An apostle of the Lord said that the ‘pure in heart’ are those who “are free of moral defilement or guilt.” (Bruce R. McConkie, Mormon Doctrine, Bookcraft, 1966, p. 630.) The words “or guilt” suggest that those who may have morally defiled themselves—and all of us have to some degree-- can become free of guilt through the process of repentance and the forgiveness of sin.  The guilty person through the repentance process of having a ‘broken heart and a contrite spirit’ can have God’s complete forgiveness and become pure once again through the merits of His Son’s atonement for us.  With purity comes peace.
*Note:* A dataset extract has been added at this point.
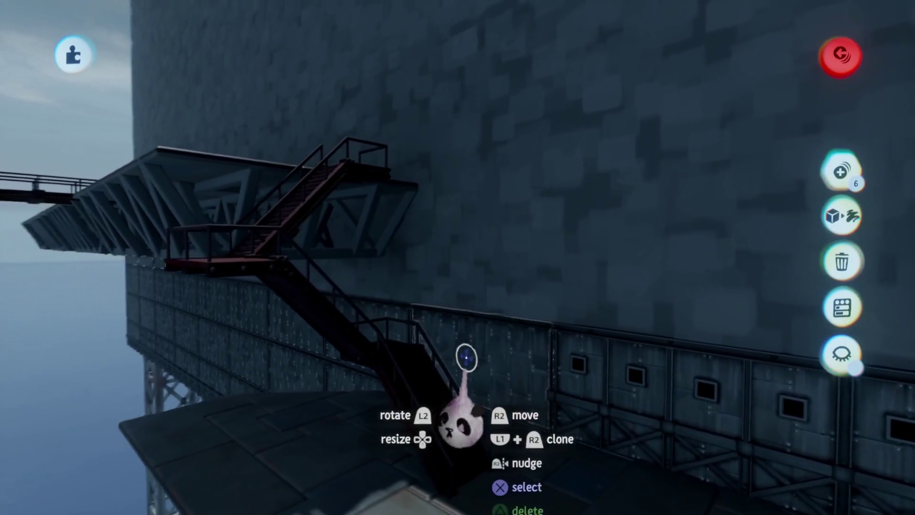
scroll(466, 355, "right", 3)
left_click(455, 364)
An individual in the scriptures gives us an example of “how it is done”:

            “My soul hungered; and I kneeled down before my Maker and I cried unto him in mighty prayer and supplication for mine own soul; and all the day long did I cry unto him…. And there came a voice unto me saying: Enos, thy sins are forgiven thee, and thou shalt be blessed.  And I, Enos, knew that God could not lie; wherefore, my guilt was swept away.  And I said: Lord, how is it done?  And he said unto me: ‘Because of thy faith in Christ, whom thou hast never before heard nor seen. . . wherefore, go to, thy faith hath made thee whole.’” (The Book of Enos 1:4-8, in The Book of Mormon)
    
I believe that any of us can come to realize great mental and physical strength as we purify our heart.  To do that we must keep God’s commandments; repent when we transgress; and have faith in the One who came to this earth to deliver us.  When we and He work together to cleanse our heart it can once again become clean and ‘pure’ and able to hold all the gifts He came to give us. Peace and power are among those gifts.